Six Atlanta police officers accused of battery and aggravated assault against two college students during a George Floyd protest will not face criminal charges after all, the prosecutor overseeing the case announced.
The officers used Tasers to force two college students out of their car in the middle of the 2020 protest, and body camera video from the violent encounter directly refuted claims made by the six officers, including allegations that the students brandished a gun and that they had put the car in reverse, forcing one officer to pull another out of the way.
Fulton County District Attorney Paul Howard called the incident "a vicious act" at the time.
But on Monday, Samir Patel, a temporary district attorney for the Atlanta Judicial Circuit, announced that the charges against the six officers would be dropped, saying their use of force was "a direct result" of the two students not complying with the officers' instructions.
In the statement, Patel notes the two students, Messiah Young and Taniyah Pilgrim, were in violation of a temporary curfew when they were approached by officers on May 30, 2020.
"The facts indicate that the officers' actions were taken in response to Mr. Young's and Ms. PIlgrim's active resistance to the officers' directives," the statement added. "It is also clear from the evidence that the use of the Taser, and indeed any force used by the officers, ended immediately once Mr. Young and Ms. Pilgrim were subdued."
Officials called the officers' actions "proportional to the force necessary to effectuate the arrests" and consistent with the Atlanta Police Department's policies.
Attorneys representing Pilgrim and Young said the two students and their families were "incredibly disappointed and disheartened by the decision."
"The world witnessed the outrageous and unjustified level of violence perpetrated against these college students," attorneys L. Chris Stewart, Justin Miller, and Mawuli Davis said in a joint statement. "The fact that these students and their families had to wait in anguish and put their lives on hold for two years while this case was kicked around the legal system is equally outrageous."
The attorneys also said the decision to dismiss charges against the officers "erodes community confidence in the justice system."
Patel was assigned to take over the case by Georgia Attorney General Chris Carr last year after Howard, who filed the original charges, lost reelection in November 2020. His successor requested the case be reassigned to another office, claiming it was inappropriate for it to prosecute because Howard used videos from the case in campaign advertisements.
Videos of the encounter between the students and police caught national attention as protests broke out across the country in 2020 following Floyd's death. Demonstrators took to the streets protesting police violence, and videos of police using questionable force to subdue crowds during the same protests continued to fuel the national debate about police force against unarmed people of color.
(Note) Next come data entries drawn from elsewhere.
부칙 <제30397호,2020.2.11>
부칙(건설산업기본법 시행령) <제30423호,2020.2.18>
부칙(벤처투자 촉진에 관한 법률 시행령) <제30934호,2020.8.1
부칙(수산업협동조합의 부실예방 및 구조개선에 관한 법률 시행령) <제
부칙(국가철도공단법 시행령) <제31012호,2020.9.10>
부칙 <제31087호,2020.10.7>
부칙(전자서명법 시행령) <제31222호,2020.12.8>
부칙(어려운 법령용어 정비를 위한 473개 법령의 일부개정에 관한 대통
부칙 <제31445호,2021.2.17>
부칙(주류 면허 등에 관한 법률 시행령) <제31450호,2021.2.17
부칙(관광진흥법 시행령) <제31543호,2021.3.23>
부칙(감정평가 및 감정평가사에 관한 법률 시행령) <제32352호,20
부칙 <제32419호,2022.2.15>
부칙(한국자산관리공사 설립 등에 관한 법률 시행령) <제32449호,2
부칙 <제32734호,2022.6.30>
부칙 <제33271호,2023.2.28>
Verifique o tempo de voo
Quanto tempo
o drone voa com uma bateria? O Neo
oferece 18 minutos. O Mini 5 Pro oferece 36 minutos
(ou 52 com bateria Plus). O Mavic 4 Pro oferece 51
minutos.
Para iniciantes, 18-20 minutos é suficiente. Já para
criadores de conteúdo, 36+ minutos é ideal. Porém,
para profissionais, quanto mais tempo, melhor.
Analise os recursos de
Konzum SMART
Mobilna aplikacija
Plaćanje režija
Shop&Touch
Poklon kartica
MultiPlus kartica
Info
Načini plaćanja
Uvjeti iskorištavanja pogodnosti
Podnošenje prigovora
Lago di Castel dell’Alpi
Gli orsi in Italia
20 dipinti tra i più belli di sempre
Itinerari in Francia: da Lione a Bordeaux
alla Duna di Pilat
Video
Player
In one video, an officer is seen opening the passenger door and telling Pilgrim to get out.
Pilgrim at first says no but is then heard telling the officer, "OK," and turning to Young, yelling, "Stop the car!"
"OK, OK, I'm getting out," she is heard saying, as an officer is seen deploying a Taser at her.
In the statement, Patel said the video that was distributed of the police encounter "was not an accurate portrayal of the entire encounter between Mr. Young, Ms. Pilgrim, and law enforcement."
Two of the officers involved in the incident, Ivory Streeter and Mark Gardner, had been initially fired, but their dismissals were overturned in February 2021 after the Atlanta Civil Service Board found that the city did not follow its own procedures, the Ledger-Enquirer reported.